Grillini, Crocetta, il video notturno. E ora scendono in strada anche le “mamme no Muos”

Si riapre lo scontro sul sistema satellitare Usa in Sicilia con auto usate come barriere per impedire ai soldati l’accesso alla base. Finirà come con la Tav?

Uomini misteriosi che nel cuore della notte escono da una botola, che si schiude in mezzo al terreno, e iniziano a maneggiare con cavi elettrici intorno all’immensa antenna parabolica: sembra di essere in una scena del telefilm cult Lost, invece siamo nel bel mezzo della Sicilia e dell’affaire che rischia di ingenerare altro caos: il caso Muos, dal nome del sistema satellitare di nuova generazione che gli Stati Uniti vorrebbero realizzare nella riserva della Sugareta a Niscemi, ma contro cui si oppone il governatore Rosario Crocetta. E il popolo dei no-muos, molto vicino anche ai grillini siciliani.

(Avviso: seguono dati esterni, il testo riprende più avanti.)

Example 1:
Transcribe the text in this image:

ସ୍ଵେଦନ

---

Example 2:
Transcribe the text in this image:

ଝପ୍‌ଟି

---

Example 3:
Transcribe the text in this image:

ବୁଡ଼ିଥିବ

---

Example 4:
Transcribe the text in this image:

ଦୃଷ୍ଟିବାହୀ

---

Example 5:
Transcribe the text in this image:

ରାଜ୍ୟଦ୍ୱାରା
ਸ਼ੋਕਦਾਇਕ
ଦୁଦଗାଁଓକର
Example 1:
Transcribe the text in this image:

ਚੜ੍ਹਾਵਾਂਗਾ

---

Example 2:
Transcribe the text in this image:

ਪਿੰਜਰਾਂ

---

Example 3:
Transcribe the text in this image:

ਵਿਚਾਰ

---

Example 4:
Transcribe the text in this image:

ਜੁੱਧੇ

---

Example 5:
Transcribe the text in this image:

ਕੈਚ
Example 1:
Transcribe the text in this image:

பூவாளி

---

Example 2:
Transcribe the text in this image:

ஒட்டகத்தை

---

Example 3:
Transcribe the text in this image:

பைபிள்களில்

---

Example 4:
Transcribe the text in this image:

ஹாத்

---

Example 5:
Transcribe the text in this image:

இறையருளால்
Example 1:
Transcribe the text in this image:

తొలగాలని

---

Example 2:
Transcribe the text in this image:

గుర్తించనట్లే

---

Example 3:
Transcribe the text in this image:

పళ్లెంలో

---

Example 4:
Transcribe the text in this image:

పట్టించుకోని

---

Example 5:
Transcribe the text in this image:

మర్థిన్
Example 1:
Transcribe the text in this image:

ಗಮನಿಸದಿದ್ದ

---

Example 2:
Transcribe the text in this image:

I FATTI. Nelle puntate precedenti si è vista un’aspra contrapposizione tra Usa e Sicilia. Prima le manifestazioni, con i blocchi delle strade di comunicazione verso la base americana, per impedire i lavori culminate anche in scontri violenti tra le forze dell’ordine e le “mamme no Muos”, il 10 gennaio scorso. C’è stato l’intervento di Crocetta, che ha sospeso la concessione per i lavori agli americani, chiedendo un’immediata perizia medica sugli effetti delle radiazioni sulle popolazioni e poi, pur di fronte alla disponibilità degli statunitensi, ha definitivamente revocato la concessione.
In mezzo ci sono state le chiusure e le aperture dell’ambasciata americana e dei vertici militari di Sigonella (lo scorso 26 marzo, è stata organizzata una visita alla base per il vicepresidente dell’Assemblea regionale siciliana, Francesco Venturino, accompagnato dal console americano Donald Moore, per visionare alcuni documenti relativi al Muos), l’imbarazzo assoluto dei nostri ministeri dell’Interno e degli Esteri, che però di fatto non hanno preso alcuna posizione pubblica. C’è stata anche una manifestazione nazionale, sempre appoggiata dall’M5s, che ha coinvolto diecimila persone. E poi il 29 marzo la vicenda è parsa chiudersi definitivamente con la revoca ai lavori.

CLIMA INCANDESCENTE. Ma il reporter-regista Manolo Luppichini ha realizzato un video di notte, in cui appunto si vedono delle sagome che entrano ed escono dalla botola sotto la grande antenna del Muos, e sembrano proprio continuare a realizzare collegamenti con i cavi elettrici. Contattato da La Sicilia, il consolato Usa di Napoli ha commentanto così il video: «Il governo degli Stati Uniti è impegnato a collaborare con le autorità italiane per rispondere alle preoccupazioni sulla salute espresse dalla popolazione locale, e siamo fiduciosi che gli studi attualmente in corso ad opera del governo italiano confermeranno a breve che il Muos è sicuro. Come descritto nell’accordo tra Governo italiano e la Regione siciliana il piano attuale prevede che l’installazione delle parabole non avvenga prima che siano disponibili i risultati di tale studio».
Le “mamme no Muos” ieri hanno protestato con il sindaco e il prefetto, che si sono fatti loro portavoci presso la Regione: oggi sono scese in strada, in prossimità della base nella Sugareta, per bloccare l’accesso ai soldati e a tutti i mezzi, civili e militari, usando le proprie auto come barricata: «Ci stanno prendendo in giro!».